On Monday, first lady Jill Biden and Education Secretary Miguel Cardona traveled to Sauk Valley Community College here to extol the virtues of the nation’s community colleges as economic boosters and institutions open to all economic and social classes. It’s a familiar role for Jill Biden, a longtime professor at Northern Virginia Community College who has spent much of the past decade pushing to make community colleges free.
“Community colleges are our future,” Biden said, without ever directly mentioning her husband’s yet-to-be-formally-unveiled plan to make them tuition-free. (The president is expected to lay out his proposal, part of the broader American Families Plan, during a Wednesday address to Congress.)
There is relatively little intra-Democratic debate over free community college. Progressives and moderates have both embraced the idea, which has broad support in public surveys. More than a dozen states, including several controlled by Republicans, have made attending the two-year schools free over the past decade, and mounting evidence suggests the programs have enticed more low-income students to earn associate’s degrees or complete job-training programs that are often essential to economic survival in 21st-century America.
“We are reimagining our education system from pre-school to college,” Biden said, adding later: “We can’t continue to exclude some people from continuing their education just because they’re from the wrong income bracket.”
“It’s fantastic that community colleges have won the lottery and have a tremendous advocate in the first lady,” said Melissa Byrne, a former staffer for Vermont Sen. Bernie Sanders’ presidential campaign who has pushed the White House to cancel student debt. “But that doesn’t mean we have to have a decade where we just have free community college, then move on to free four-year institutions.”
The White House declined to specify what would be in the plan rolled out this week, with an official promising only that it would “focus squarely on creating economic security for the middle class through investments in childcare, education, and other areas.”

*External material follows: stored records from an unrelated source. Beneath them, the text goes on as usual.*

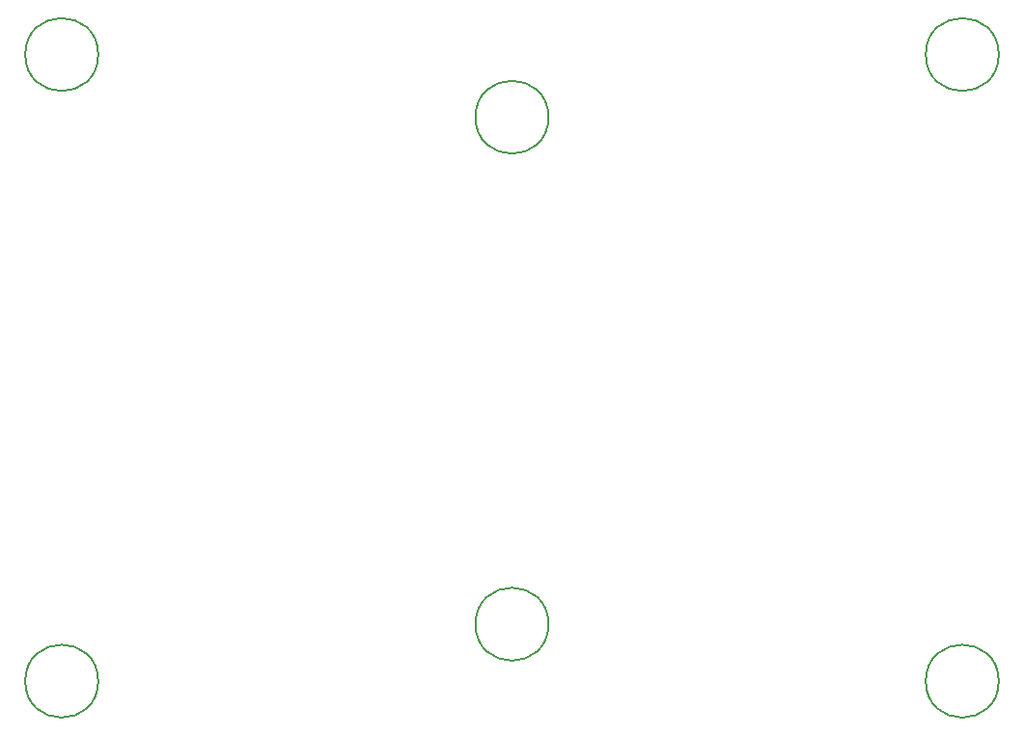
<source format=gbr>
%TF.GenerationSoftware,KiCad,Pcbnew,7.0.8*%
%TF.CreationDate,2024-06-06T18:36:12-04:00*%
%TF.ProjectId,mainboard,6d61696e-626f-4617-9264-2e6b69636164,rev?*%
%TF.SameCoordinates,Original*%
%TF.FileFunction,Other,Comment*%
%FSLAX46Y46*%
G04 Gerber Fmt 4.6, Leading zero omitted, Abs format (unit mm)*
G04 Created by KiCad (PCBNEW 7.0.8) date 2024-06-06 18:36:12*
%MOMM*%
%LPD*%
G01*
G04 APERTURE LIST*
%ADD10C,0.150000*%
G04 APERTURE END LIST*
D10*
%TO.C,REF\u002A\u002A*%
X103700000Y-61500000D02*
G75*
G03*
X103700000Y-61500000I-3200000J0D01*
G01*
X143200000Y-67000000D02*
G75*
G03*
X143200000Y-67000000I-3200000J0D01*
G01*
X103700000Y-116500000D02*
G75*
G03*
X103700000Y-116500000I-3200000J0D01*
G01*
X182700000Y-116500000D02*
G75*
G03*
X182700000Y-116500000I-3200000J0D01*
G01*
X182700000Y-61500000D02*
G75*
G03*
X182700000Y-61500000I-3200000J0D01*
G01*
X143200000Y-111500000D02*
G75*
G03*
X143200000Y-111500000I-3200000J0D01*
G01*
%TD*%
M02*

</source>
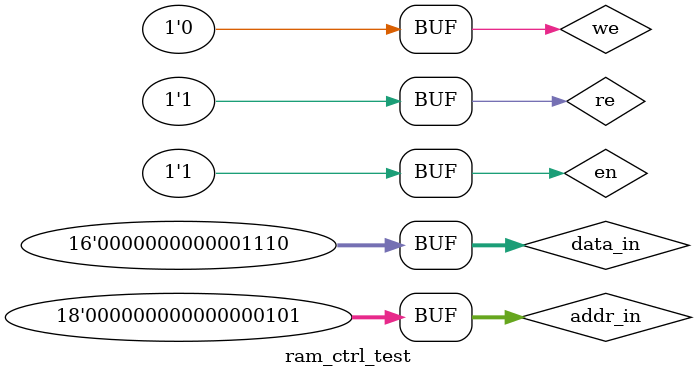
<source format=v>
`timescale 1ns / 1ns


module ram_ctrl_test;

	// Inputs
	reg en;
	reg re;
	reg we;
	reg [15:0] data_in;
	reg [17:0] addr_in;

	// Outputs
	wire ram_en;
	wire ram_oe;
	wire ram_we;
	wire done;
	wire [17:0] addr;
	wire [15:0] data_out;
	wire [15:0] data;

	// Instantiate the Unit Under Test (UUT)
	ram_controller uut (
		.en(en), 
		.re(re), 
		.we(we), 
		.data_in(data_in), 
		.addr_in(addr_in), 
		.ram_en(ram_en), 
		.ram_oe(ram_oe), 
		.ram_we(ram_we), 
		.done(done), 
		.addr(addr), 
		.data_out(data_out), 
		.data(data)
	);

	initial begin
		// Initialize Inputs
		en = 0;
		re = 0;
		we = 0;
		data_in = 0;
		addr_in = 0;

		// Wait 100 ns for global reset to finish
		#100;
        
		// Add stimulus here
		en = 1;
		data_in = 16'b1110;
		addr_in = 18'b0101;
		we = #10 1;
		//read
		we = #100 0;
		re = 1;
		
	end
      
endmodule


</source>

This past week, Sanders and Rep. Pramila Jayapal (D-Wash.) introduced legislation to make public colleges and universities, along with historically Black colleges and universities and other schools focused on serving racial minorities, free for all families making less than $125,000 a year. The federal government would pick up 75% of the cost ― paid for with a tax on financial transactions that Sanders says would raise $2.2 trillion over the next decade ― with states picking up the remaining 25% of the tab.
Sanders pitched the idea of tuition-free college to Cardona during a call earlier this month, according to a Democratic aide. But while lobbying efforts have emerged to include progressive health care priorities in the American Families Plan, no similar effort has emerged to include free four-year colleges so far.
Instead, most progressive efforts on higher education since the beginning of Biden’s presidency have focused on convincing his administration of the political, legal and policy merits of a mass cancellation of billions of dollars of already-existing student debt. Warren and Senate Majority Leader Chuck Schumer (D-N.Y.) have led a push to convince Biden to cancel up to $50,000 of student debt per person.
The White House has directed Cardona to review the administration’s options. During the campaign, Biden supported canceling up to $10,000 of student debt per person ― but through congressional action, not by a unilateral presidential move.
“You can’t do one without the other. You can’t just cancel, and you can’t just make college free,” said an aide to a progressive Democratic senator who requested anonymity to discuss intraparty dynamics. “You’ll just end up in the same situation you are, with a matching debt crisis in a decade.”
Another Democratic operative noted free community college could put some House Republicans on the defensive. Many of the nation’s largest community colleges, including Miami-Dade College in Florida, the College of Southern Nevada in Las Vegas and Lone Star College in Houston, are located in areas with multiple swing-seat House districts.
While both increased Pell Grants and free community college are political winners and potential policy game-changers, neither is likely to satisfy progressives who view Biden’s presidency as a once-in-generation opportunity to transition away from a debt-financed higher education system to once primarily funded by the government.